Strengths: Claims are sound. Significance is great. Novelty is unclear: relation to RTP [41] must be more explored. Relevance to NeurIPS community must be known. The authors provide great responses to my questions, I'm raising my score accordingly.

Weaknesses: For real data experiments, can we know more about the properties of the datasets, for example sample sizes? Comparisons with more models could be done.

Correctness: The claims and methods are of good quality and seem correct.

Clarity: The paper is well written.

Relation to Prior Work: This paper solves an important problem in Bayesian nonparametrics. Rectangular Tiling Process [41] reference also solves the same problem - what are the main differences? Why does the author's method outperform RTP in their real data experiments?

Reproducibility: Yes

Additional Feedback: Thank you.

Review 4

Summary and Contributions: This paper propose a new nonparametric Bayesian tool which is based on the Baxter permutation. The stochastic process based on this Baxter permutation is named as the Baxter permutation process (BPP), which can be used in modeling the relational data. According to the results presented in this paper, this new BPP can work in a easy way and more close to the Bayesian inference.

Strengths: This paper provides a novel tool leveraging a new stochastic process that not used in the nonparametric Bayesian analysis before, the Baxter process. It discuss this BPP with both theoretical and numeric details. Also it compares with existed tools, such as the floorplan partitioning and the stick-breaking process. This new tool provides a significant alternative to existed nonparametric Bayesian tools.

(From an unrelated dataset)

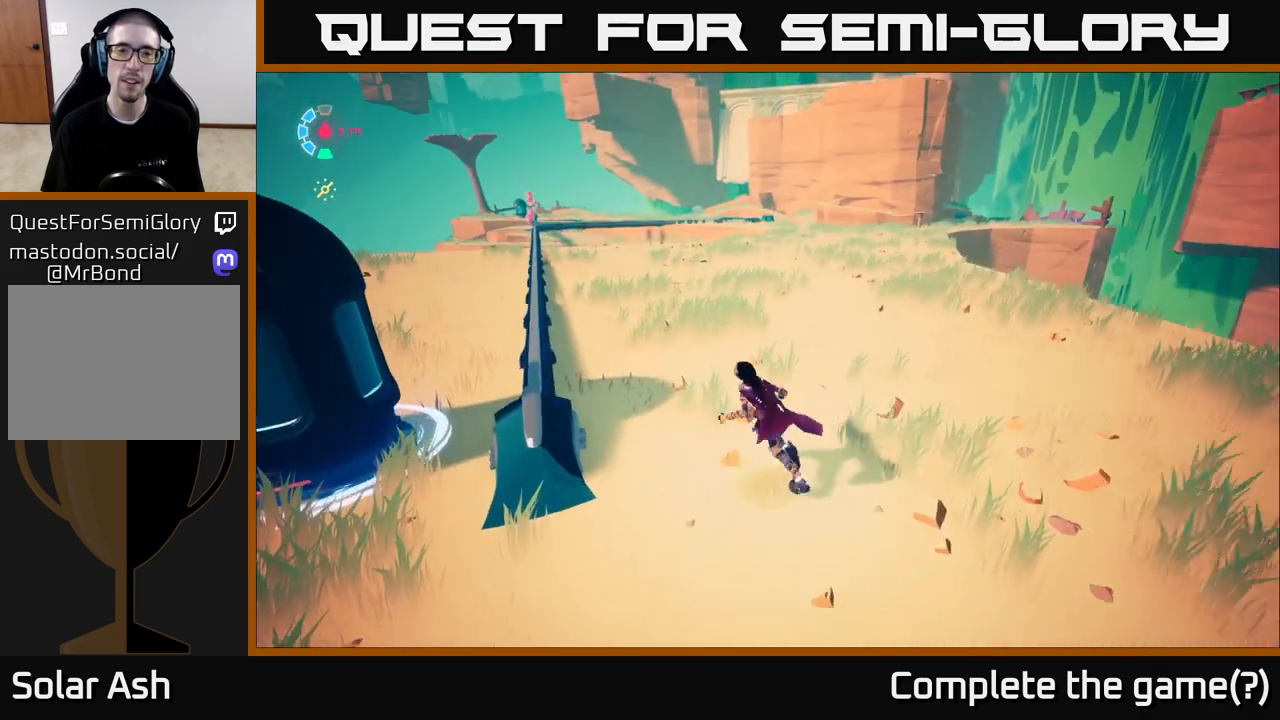
{"buttons": ["L2"], "left_stick": "up", "right_stick": "left", "events": [[33, "left_stick", "left"], [100, "A", "up"], [233, "left_stick", "up-left"], [333, "L2", "down"], [400, "left_stick", "up"], [417, "right_stick", "left"]]}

Weaknesses: In Sec. 4 the BPP is discussed in details. While as a discrete time Markov chain, the BPP is not discussed with its time complexity or other quantitative analysis of computation expense (or I didn't find it). Would the authors please talk more on this point?

Correctness: The new process as explained in the paper makes sense and the numerical results look convincing.

Clarity: The paper is pretty well written with good illustrative figures.

Relation to Prior Work: In Sec. 2.2.1 and Sec. 2.2.2, the proposed BPP is compared with the FP in details.

Reproducibility: Yes

Additional Feedback: